Without the addition of sugar, which can be used to balance a blend, the wine is laid bare. The effervescence magnifies the pure and natural flavour – and along with it, any possible faults. For Pieter, the grapes provided by vintage 2005 showed great promise for a no-dosage style; an instinct confirmed when he tasted the wine after secondary fermentation.
The wine was left to lie on the lees, or expended yeast, for six years before it was disgorged, at which point it was topped up only with the cuvee. The resulting wine is a purist’s delight: bone dry, ultra crisp and rich in natural flavour, “more its mineral characters than fruitiness” Pieter says – a feature highly prized by wine enthusiasts.

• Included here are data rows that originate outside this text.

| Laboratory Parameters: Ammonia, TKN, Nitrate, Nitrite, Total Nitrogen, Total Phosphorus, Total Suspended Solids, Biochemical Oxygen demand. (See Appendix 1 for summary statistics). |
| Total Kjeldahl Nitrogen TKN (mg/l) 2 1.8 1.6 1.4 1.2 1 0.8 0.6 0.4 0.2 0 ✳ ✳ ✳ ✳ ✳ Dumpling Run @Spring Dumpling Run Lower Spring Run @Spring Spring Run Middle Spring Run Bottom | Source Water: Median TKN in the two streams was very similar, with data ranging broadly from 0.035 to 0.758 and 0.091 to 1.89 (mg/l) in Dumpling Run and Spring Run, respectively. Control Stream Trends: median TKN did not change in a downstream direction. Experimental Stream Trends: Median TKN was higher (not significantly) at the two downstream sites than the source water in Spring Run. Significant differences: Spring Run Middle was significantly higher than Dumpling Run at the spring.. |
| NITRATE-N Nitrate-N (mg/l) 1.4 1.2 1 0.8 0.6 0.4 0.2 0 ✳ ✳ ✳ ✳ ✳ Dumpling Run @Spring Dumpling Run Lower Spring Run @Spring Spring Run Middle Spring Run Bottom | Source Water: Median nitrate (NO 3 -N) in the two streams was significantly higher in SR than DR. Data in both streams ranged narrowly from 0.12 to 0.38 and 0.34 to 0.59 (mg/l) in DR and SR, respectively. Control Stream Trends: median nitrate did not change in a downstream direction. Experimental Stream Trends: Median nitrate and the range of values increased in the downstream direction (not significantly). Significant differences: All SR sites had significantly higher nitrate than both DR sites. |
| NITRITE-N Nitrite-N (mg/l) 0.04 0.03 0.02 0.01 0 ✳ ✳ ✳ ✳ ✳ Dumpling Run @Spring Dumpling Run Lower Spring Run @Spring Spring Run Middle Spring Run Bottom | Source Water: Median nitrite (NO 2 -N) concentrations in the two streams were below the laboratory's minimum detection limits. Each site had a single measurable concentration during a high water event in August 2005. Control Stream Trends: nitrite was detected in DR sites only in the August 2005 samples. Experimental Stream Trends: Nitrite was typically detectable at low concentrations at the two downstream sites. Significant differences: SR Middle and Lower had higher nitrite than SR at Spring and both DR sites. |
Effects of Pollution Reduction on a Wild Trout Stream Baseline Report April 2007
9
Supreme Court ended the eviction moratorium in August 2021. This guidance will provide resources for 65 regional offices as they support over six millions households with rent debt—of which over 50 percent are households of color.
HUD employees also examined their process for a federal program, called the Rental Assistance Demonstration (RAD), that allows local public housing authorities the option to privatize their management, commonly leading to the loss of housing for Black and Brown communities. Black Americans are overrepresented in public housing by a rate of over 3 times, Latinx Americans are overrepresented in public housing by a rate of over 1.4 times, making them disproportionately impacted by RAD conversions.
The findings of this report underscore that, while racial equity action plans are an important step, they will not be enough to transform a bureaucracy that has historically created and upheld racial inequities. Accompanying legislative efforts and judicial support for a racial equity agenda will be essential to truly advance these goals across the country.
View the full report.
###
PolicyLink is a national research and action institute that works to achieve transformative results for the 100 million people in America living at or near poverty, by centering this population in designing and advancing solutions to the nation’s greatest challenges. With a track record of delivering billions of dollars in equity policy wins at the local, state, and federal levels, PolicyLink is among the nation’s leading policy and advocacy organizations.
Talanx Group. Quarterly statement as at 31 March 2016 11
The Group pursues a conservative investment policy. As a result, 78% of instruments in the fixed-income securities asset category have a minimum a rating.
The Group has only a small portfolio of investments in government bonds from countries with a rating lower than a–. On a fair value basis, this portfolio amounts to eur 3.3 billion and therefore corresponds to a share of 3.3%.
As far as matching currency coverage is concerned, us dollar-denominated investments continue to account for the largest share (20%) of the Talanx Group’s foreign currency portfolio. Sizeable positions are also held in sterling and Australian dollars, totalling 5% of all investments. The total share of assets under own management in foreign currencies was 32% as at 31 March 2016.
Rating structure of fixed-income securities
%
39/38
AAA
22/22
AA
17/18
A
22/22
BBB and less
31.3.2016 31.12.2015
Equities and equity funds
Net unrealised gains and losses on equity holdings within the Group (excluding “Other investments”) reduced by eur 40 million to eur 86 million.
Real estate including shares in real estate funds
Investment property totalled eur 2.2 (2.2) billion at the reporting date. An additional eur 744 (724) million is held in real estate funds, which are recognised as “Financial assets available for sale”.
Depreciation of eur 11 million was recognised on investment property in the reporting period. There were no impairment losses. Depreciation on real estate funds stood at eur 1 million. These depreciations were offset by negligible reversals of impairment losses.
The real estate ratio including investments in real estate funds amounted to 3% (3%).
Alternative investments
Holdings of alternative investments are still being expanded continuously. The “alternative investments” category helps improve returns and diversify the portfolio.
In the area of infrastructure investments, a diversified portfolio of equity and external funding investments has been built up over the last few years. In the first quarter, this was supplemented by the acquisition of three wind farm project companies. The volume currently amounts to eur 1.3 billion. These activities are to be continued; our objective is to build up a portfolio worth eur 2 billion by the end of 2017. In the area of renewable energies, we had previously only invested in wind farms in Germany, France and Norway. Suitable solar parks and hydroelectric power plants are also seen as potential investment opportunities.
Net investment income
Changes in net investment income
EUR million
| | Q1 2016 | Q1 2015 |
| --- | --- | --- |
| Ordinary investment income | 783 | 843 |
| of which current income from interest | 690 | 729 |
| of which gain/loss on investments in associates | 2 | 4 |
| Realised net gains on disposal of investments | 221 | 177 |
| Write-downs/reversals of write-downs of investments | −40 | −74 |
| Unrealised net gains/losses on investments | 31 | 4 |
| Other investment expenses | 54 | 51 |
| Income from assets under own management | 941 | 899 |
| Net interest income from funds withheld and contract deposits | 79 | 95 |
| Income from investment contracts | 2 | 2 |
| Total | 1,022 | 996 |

As a bonus, brut zero, or zero dosage wine is lower in calories than its sugar-imbued counterparts; presenting a great alternative for slimmers and those who enjoy lighter style wines.
Graham Beck’s Brut Zero is a perfect accompaniment to salty, flavoursome foods: sushi and crustacean dishes in particular. It joins the ranks of the very few zero dosage wines – these having been virtually non-existent a decade or so ago; a category growing in popularity among chefs, sommeliers and food enthusiasts.
“It’s hard to believe that a no-dosage wine could present so beautifully,” Pieter says. “I hope to see it encourage interest in this more natural style.”
· Zero-dosage wines have existed for more than 100 years, the first being released at a time when champagnes were made almost exclusively with very high levels of dosage. The first brut wine to enjoy commercial success was released by Madame Louis Pommery in 1874; though brut zero only appeared in the 19th century.